_Records for this exercise:_

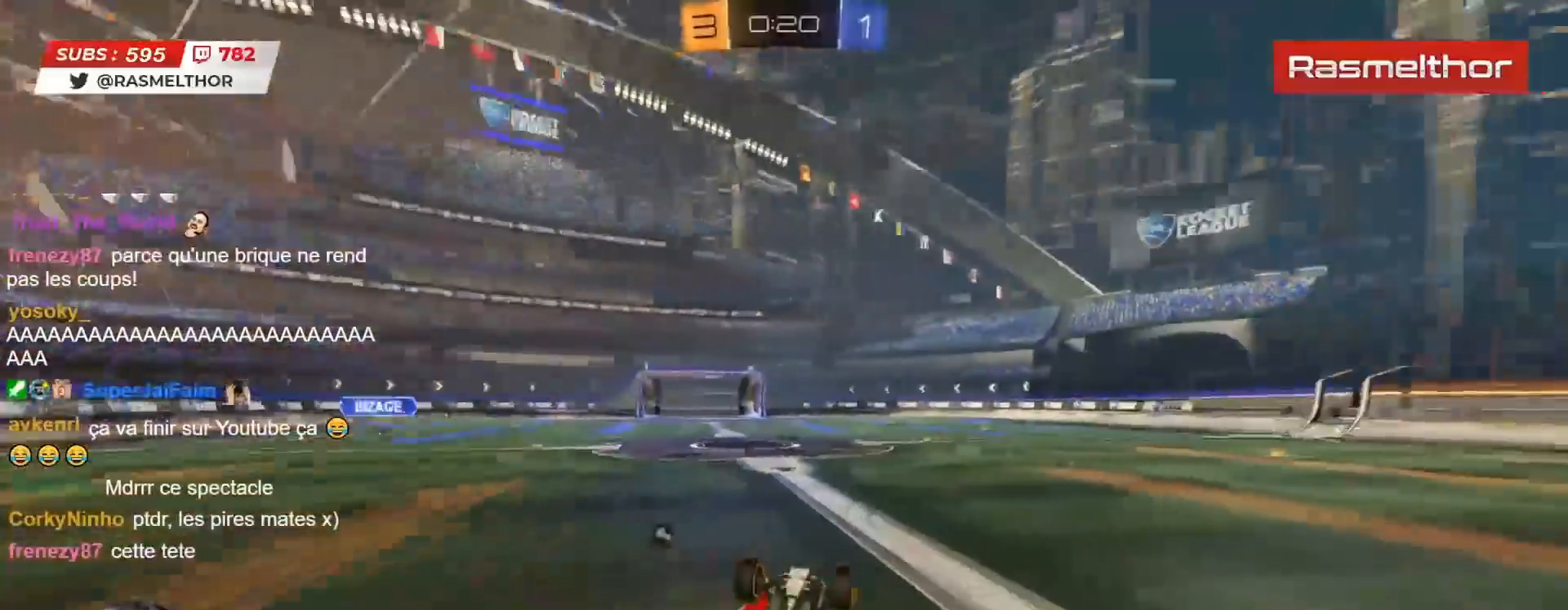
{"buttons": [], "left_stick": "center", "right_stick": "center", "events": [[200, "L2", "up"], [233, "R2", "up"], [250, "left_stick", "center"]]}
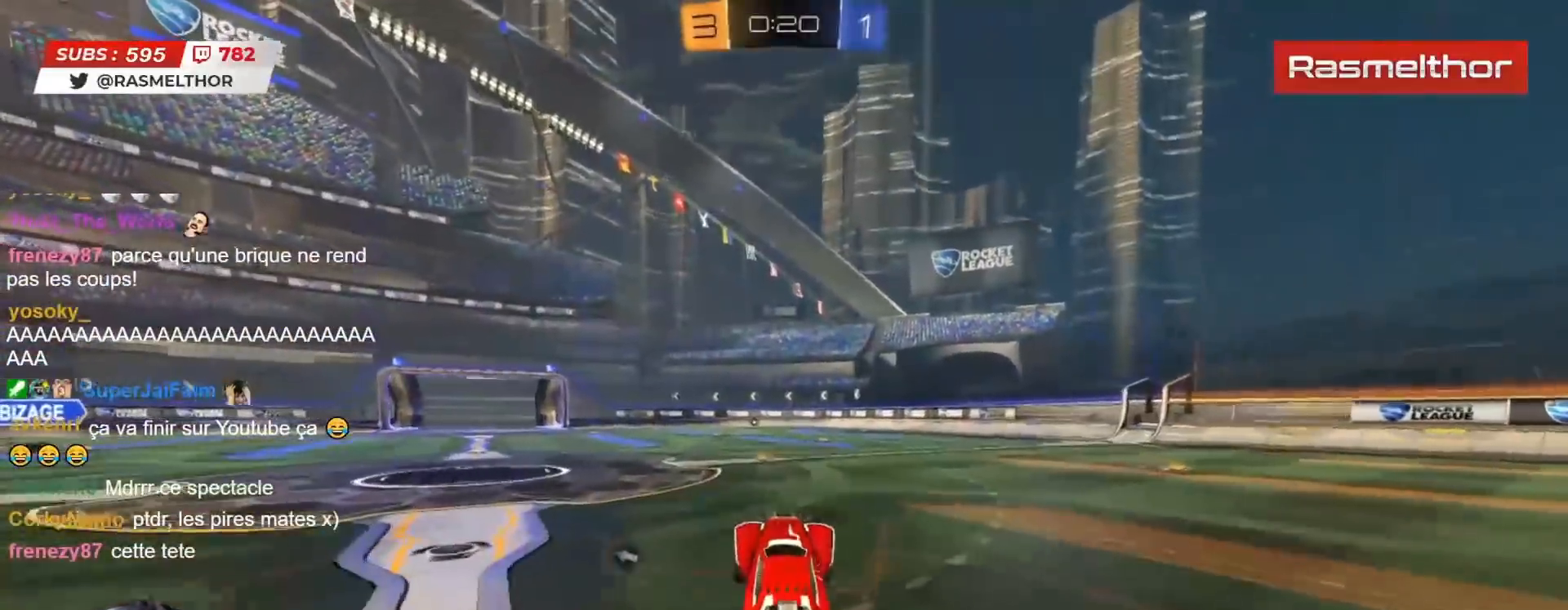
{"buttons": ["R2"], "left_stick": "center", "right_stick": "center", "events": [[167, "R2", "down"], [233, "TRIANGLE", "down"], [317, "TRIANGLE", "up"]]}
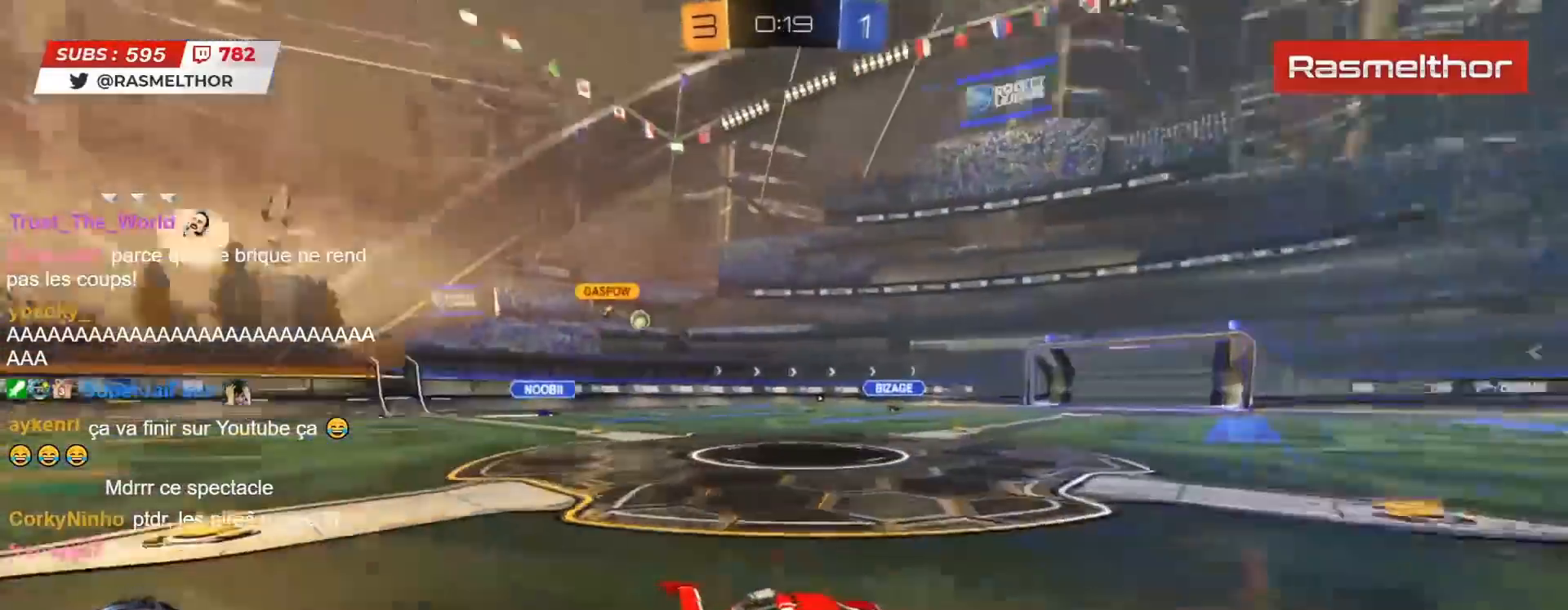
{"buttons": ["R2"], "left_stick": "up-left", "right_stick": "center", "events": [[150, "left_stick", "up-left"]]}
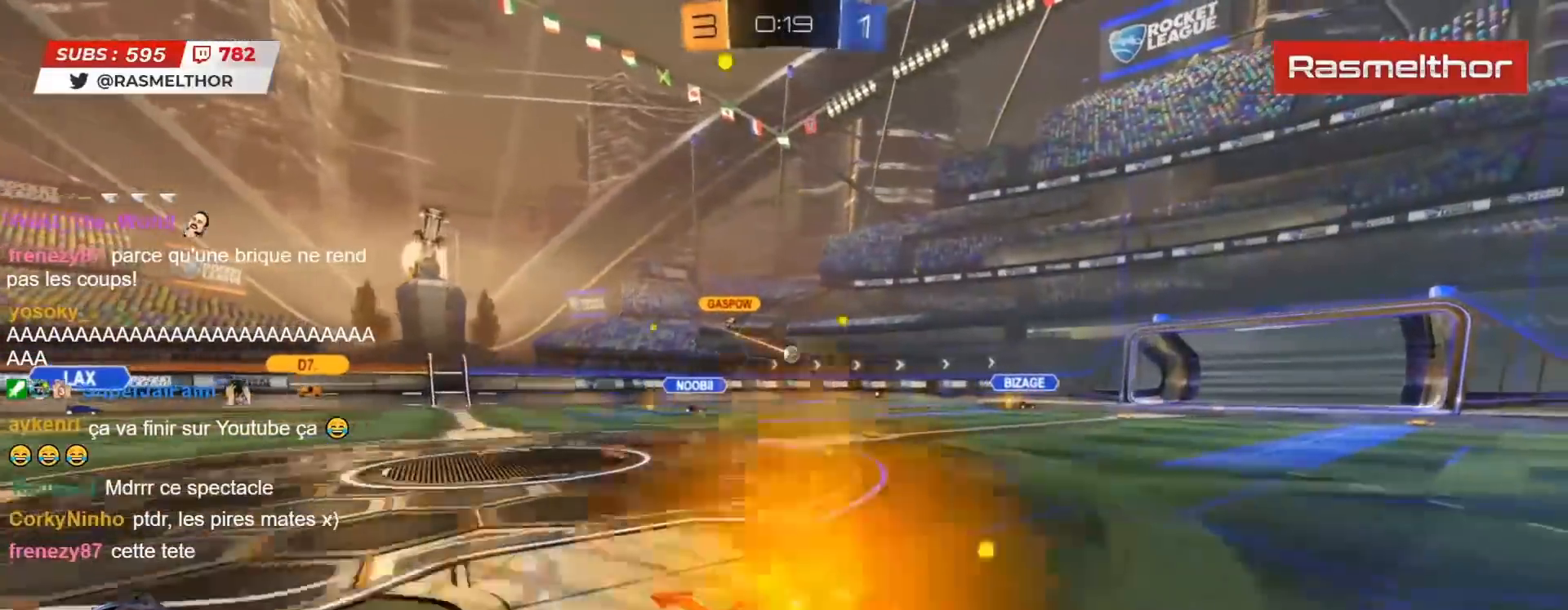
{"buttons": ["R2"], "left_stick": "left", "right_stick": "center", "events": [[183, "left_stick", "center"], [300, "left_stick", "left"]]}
---
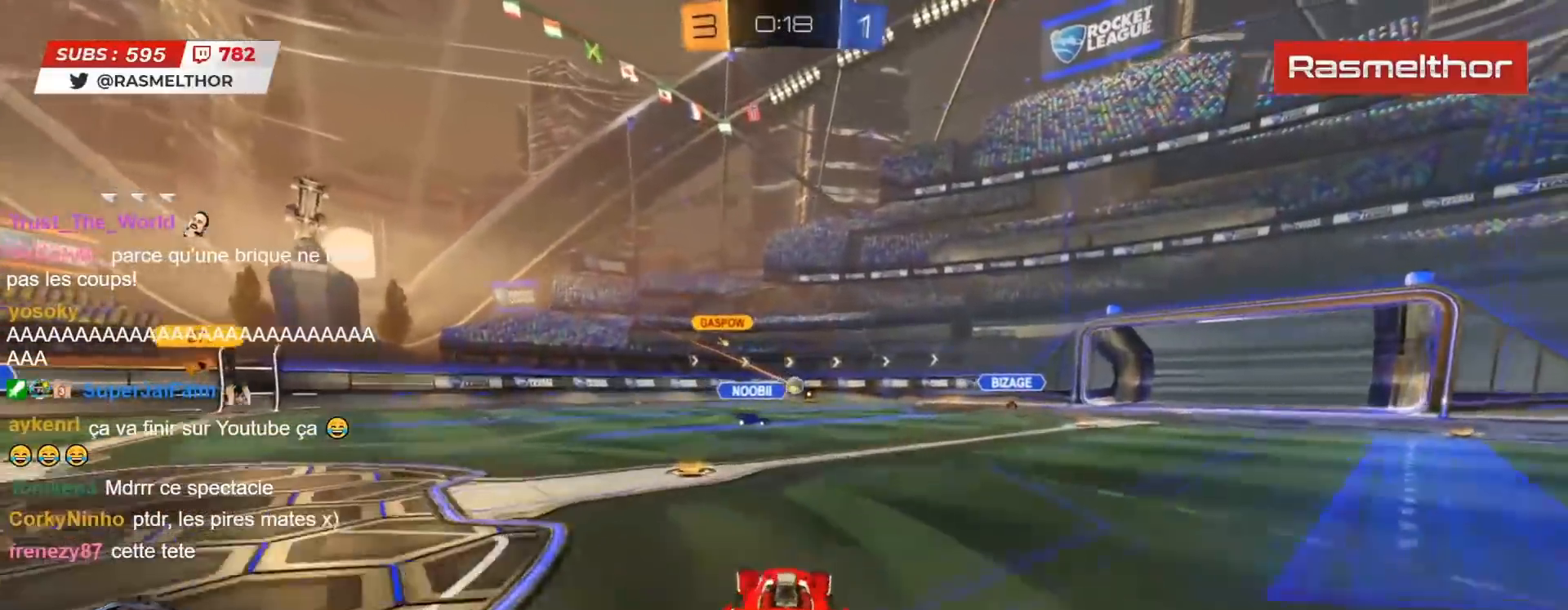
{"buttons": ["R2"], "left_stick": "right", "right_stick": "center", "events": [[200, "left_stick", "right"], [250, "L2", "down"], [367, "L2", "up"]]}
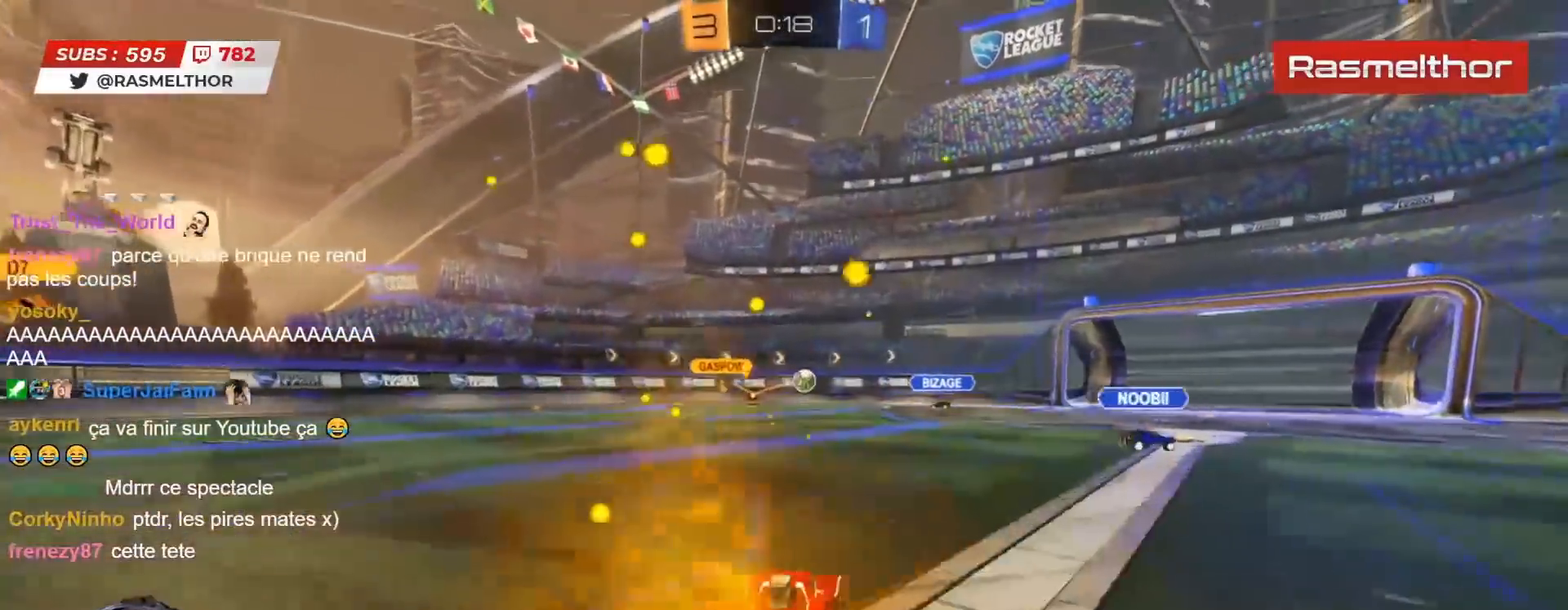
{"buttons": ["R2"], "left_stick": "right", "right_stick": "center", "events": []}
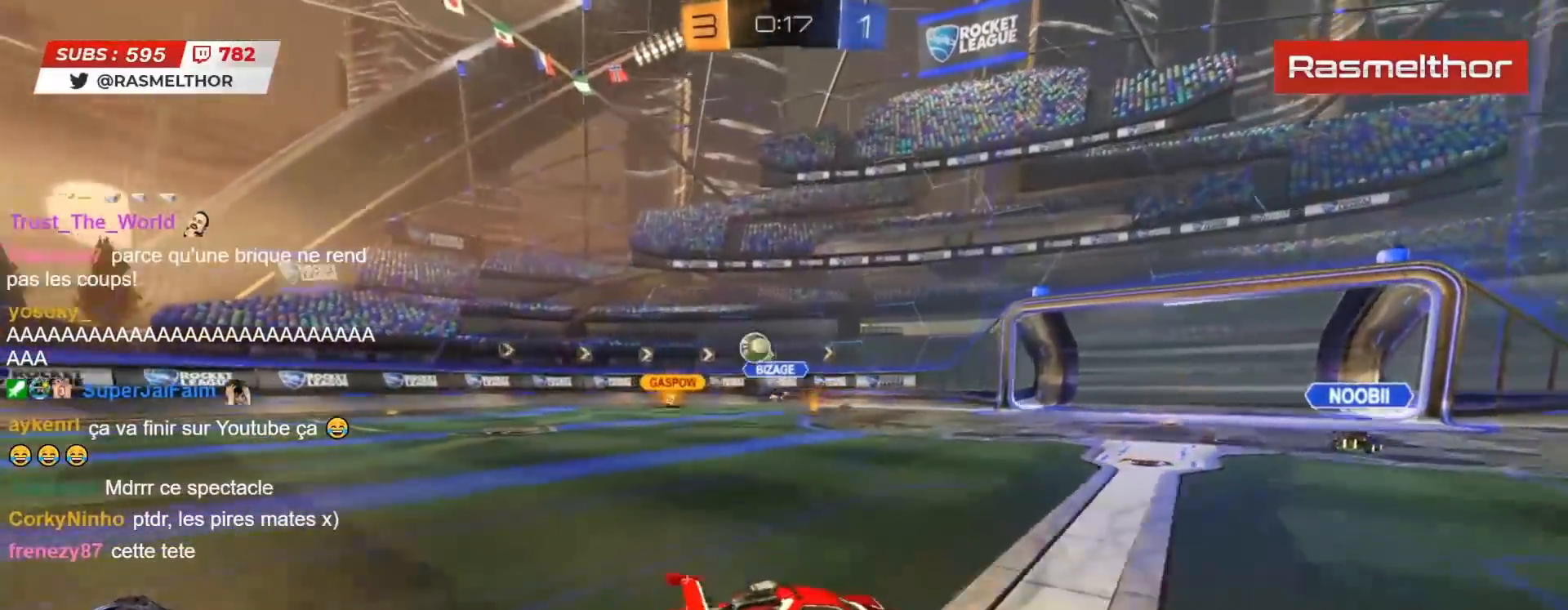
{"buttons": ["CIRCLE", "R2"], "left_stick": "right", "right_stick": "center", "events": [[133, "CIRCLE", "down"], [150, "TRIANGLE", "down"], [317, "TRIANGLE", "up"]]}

_Aim of the task:_
Would you please copy all lines in the data that contain the word "TRIANGLE"?

_Exercise response:_
{"buttons": ["R2"], "left_stick": "center", "right_stick": "center", "events": [[167, "R2", "down"], [233, "TRIANGLE", "down"], [317, "TRIANGLE", "up"]]}
{"buttons": ["CIRCLE", "R2"], "left_stick": "right", "right_stick": "center", "events": [[133, "CIRCLE", "down"], [150, "TRIANGLE", "down"], [317, "TRIANGLE", "up"]]}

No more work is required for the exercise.